===== Source material =====

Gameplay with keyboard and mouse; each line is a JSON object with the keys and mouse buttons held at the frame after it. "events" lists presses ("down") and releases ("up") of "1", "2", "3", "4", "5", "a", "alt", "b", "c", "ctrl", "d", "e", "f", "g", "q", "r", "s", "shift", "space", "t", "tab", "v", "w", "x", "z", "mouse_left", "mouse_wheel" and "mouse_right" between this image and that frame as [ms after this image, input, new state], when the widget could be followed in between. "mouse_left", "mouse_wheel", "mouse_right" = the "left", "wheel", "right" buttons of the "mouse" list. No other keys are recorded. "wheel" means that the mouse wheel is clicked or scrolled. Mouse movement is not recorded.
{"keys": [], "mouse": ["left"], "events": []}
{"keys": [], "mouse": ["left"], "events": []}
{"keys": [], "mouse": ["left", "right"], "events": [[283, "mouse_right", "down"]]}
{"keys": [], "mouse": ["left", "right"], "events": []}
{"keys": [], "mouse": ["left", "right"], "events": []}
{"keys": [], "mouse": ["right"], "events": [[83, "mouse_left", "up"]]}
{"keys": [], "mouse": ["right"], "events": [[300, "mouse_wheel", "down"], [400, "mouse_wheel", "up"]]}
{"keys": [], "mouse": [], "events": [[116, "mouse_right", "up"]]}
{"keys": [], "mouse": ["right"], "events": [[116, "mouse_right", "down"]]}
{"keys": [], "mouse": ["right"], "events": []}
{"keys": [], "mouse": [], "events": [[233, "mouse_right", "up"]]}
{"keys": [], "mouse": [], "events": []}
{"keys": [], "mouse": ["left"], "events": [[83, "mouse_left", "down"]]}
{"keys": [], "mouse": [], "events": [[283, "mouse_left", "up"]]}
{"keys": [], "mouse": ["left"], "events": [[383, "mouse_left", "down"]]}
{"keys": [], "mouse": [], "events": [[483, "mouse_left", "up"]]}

=====

» About this task
All of the data above should be reproduced verbatim.

» Final answer
Gameplay with keyboard and mouse; each line is a JSON object with the keys and mouse buttons held at the frame after it. "events" lists presses ("down") and releases ("up") of "1", "2", "3", "4", "5", "a", "alt", "b", "c", "ctrl", "d", "e", "f", "g", "q", "r", "s", "shift", "space", "t", "tab", "v", "w", "x", "z", "mouse_left", "mouse_wheel" and "mouse_right" between this image and that frame as [ms after this image, input, new state], when the widget could be followed in between. "mouse_left", "mouse_wheel", "mouse_right" = the "left", "wheel", "right" buttons of the "mouse" list. No other keys are recorded. "wheel" means that the mouse wheel is clicked or scrolled. Mouse movement is not recorded.
{"keys": [], "mouse": ["left"], "events": []}
{"keys": [], "mouse": ["left"], "events": []}
{"keys": [], "mouse": ["left", "right"], "events": [[283, "mouse_right", "down"]]}
{"keys": [], "mouse": ["left", "right"], "events": []}
{"keys": [], "mouse": ["left", "right"], "events": []}
{"keys": [], "mouse": ["right"], "events": [[83, "mouse_left", "up"]]}
{"keys": [], "mouse": ["right"], "events": [[300, "mouse_wheel", "down"], [400, "mouse_wheel", "up"]]}
{"keys": [], "mouse": [], "events": [[116, "mouse_right", "up"]]}
{"keys": [], "mouse": ["right"], "events": [[116, "mouse_right", "down"]]}
{"keys": [], "mouse": ["right"], "events": []}
{"keys": [], "mouse": [], "events": [[233, "mouse_right", "up"]]}
{"keys": [], "mouse": [], "events": []}
{"keys": [], "mouse": ["left"], "events": [[83, "mouse_left", "down"]]}
{"keys": [], "mouse": [], "events": [[283, "mouse_left", "up"]]}
{"keys": [], "mouse": ["left"], "events": [[383, "mouse_left", "down"]]}
{"keys": [], "mouse": [], "events": [[483, "mouse_left", "up"]]}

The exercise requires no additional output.